No, no, no. This was insanity. Over the course of two years, there were hundreds of things that could go wrong with a plot as involved as Tony was now imagining. Roskins would have to be a cold-blooded SOB to kill an innocent young couple on the chance this crazy idea might work. So was the governor a cold-blooded SOB? Tony had no idea, but had to admit he wouldn’t put it past him.
His thoughts were interrupted as a car’s headlights flicked against the glass of the window. Tony wouldn’t have noticed a car going by, but it was late, and so it was one of the few interruptions to his solitude. Then, more curiously, a car didn’t go by. Tony was sure he had seen the reflection.
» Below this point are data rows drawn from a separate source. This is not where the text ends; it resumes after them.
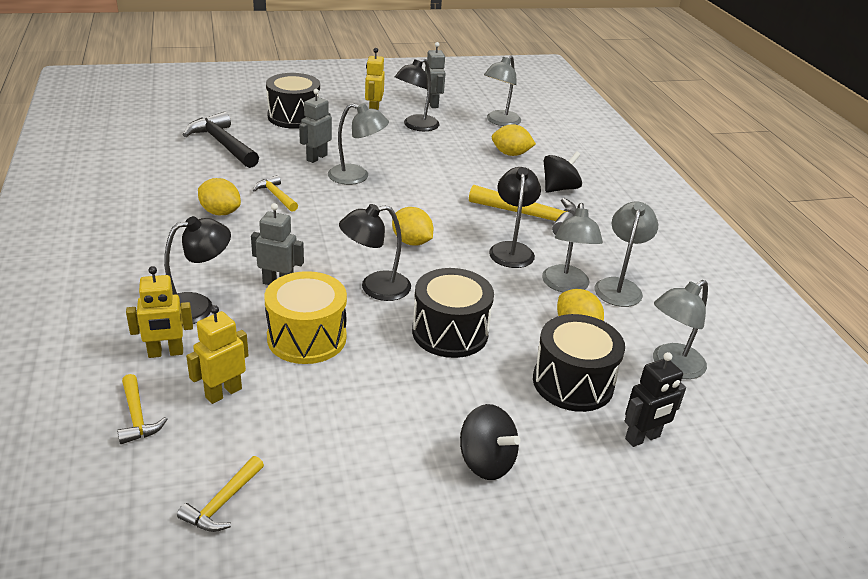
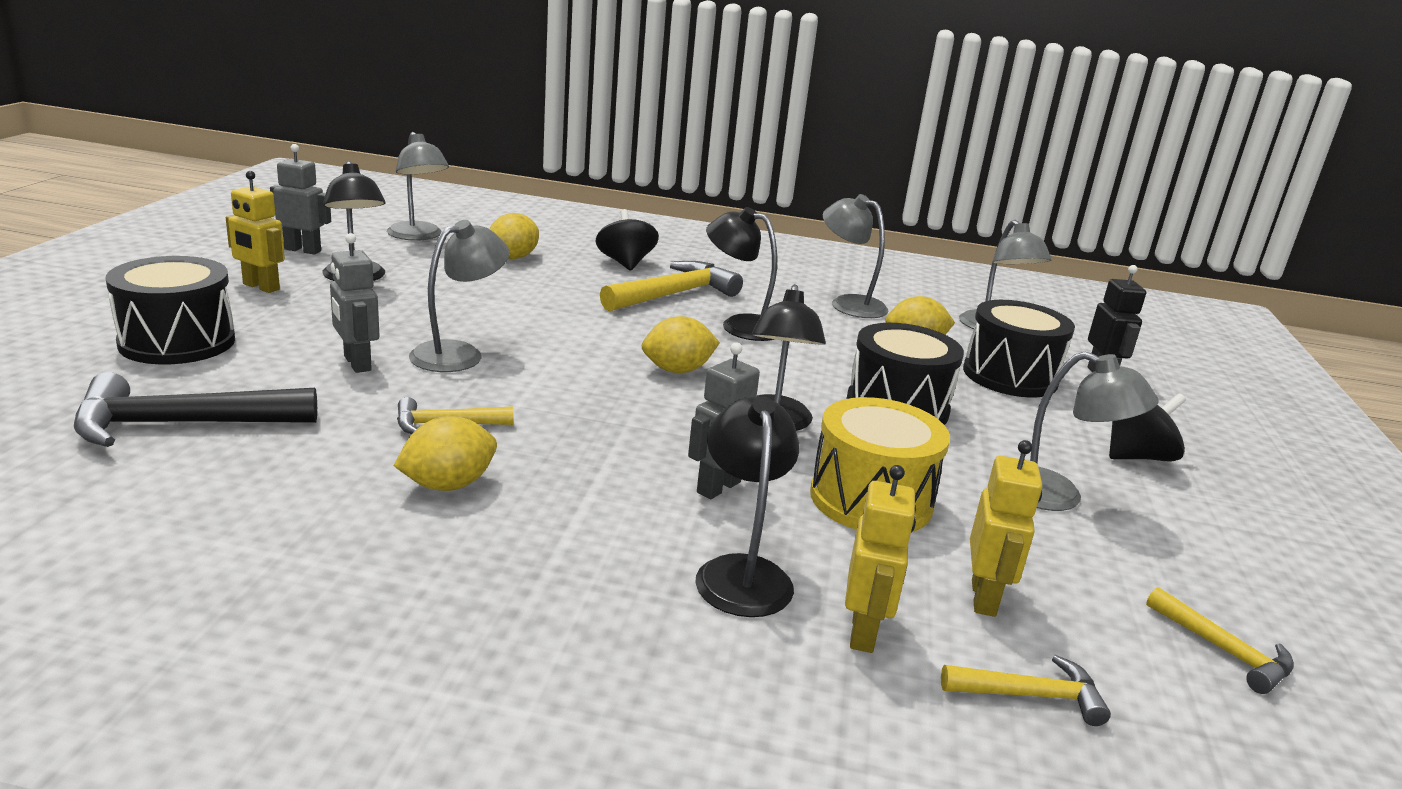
camera: 65 degrees left, 10 degrees down
(223, 393) = (984, 598): yellow robot -> yellow robot turned 150 degrees counterclockwise
(566, 286) = (834, 325): grey lamp -> grey lamp (1057, 496)

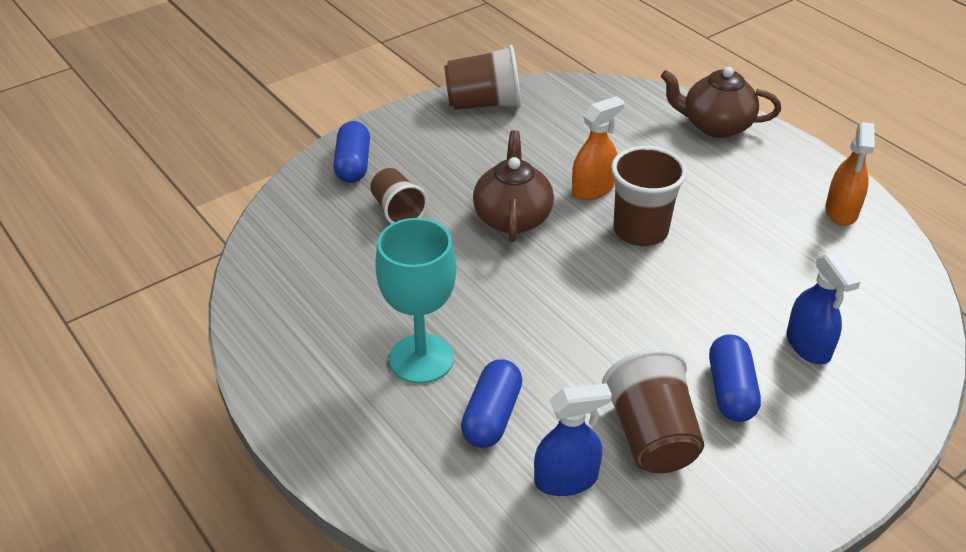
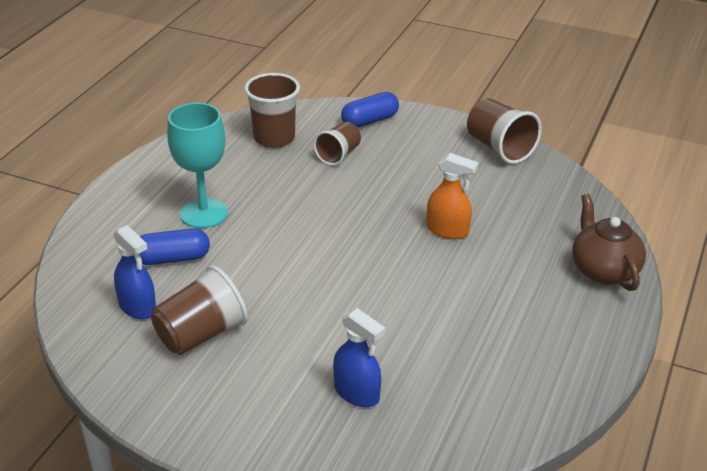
camera: 60 degrees right, 5 degrees down
(512, 217) = (377, 204): brown teapot -> none
(640, 231) = (419, 268): brown cup -> brown cup (274, 138)
(731, 390) = (274, 362): blue capsule -> none
(808, 346) = (357, 393): blue spray bottle -> blue spray bottle turned 90 degrees counterclockwise
(841, 211) = (555, 375): orange spray bottle -> none

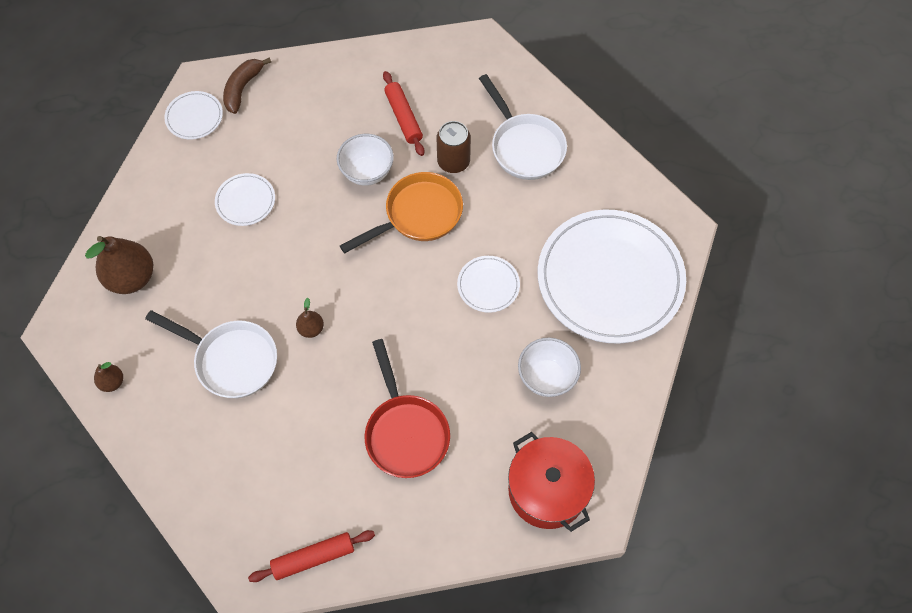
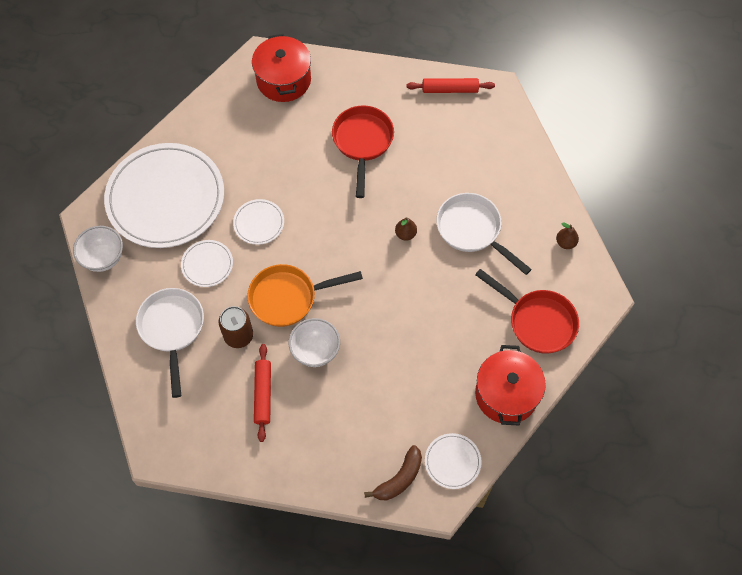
camera: 160 degrees left, 0 degrees up
(132, 278) = (537, 321): brown pear -> red pan
(152, 193) = (506, 394): none -> red pot
(245, 201) = (427, 359): white plate -> white plate (207, 264)
(546, 377) = (248, 146): white bowl -> white bowl (103, 258)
So why had no car passed by on the street?
Tony pushed his bare feet into his jogging shoes by the front door and stepped out into the darkness on the front porch. The street was quiet. Tony busied himself bringing a few things into the house from the porch to give the appearance of having business there while he glanced quickly down the street in both directions. There, to his left, past two of his neighbor’s homes, he could see a large sedan parked on the street. The streetlight further down the street shone partly through the car’s windows and displayed a silhouette in the front seat. From this distance in the dark, Tony couldn’t tell if it was a person or a headrest. But now he was just paranoid enough to want to know for certain.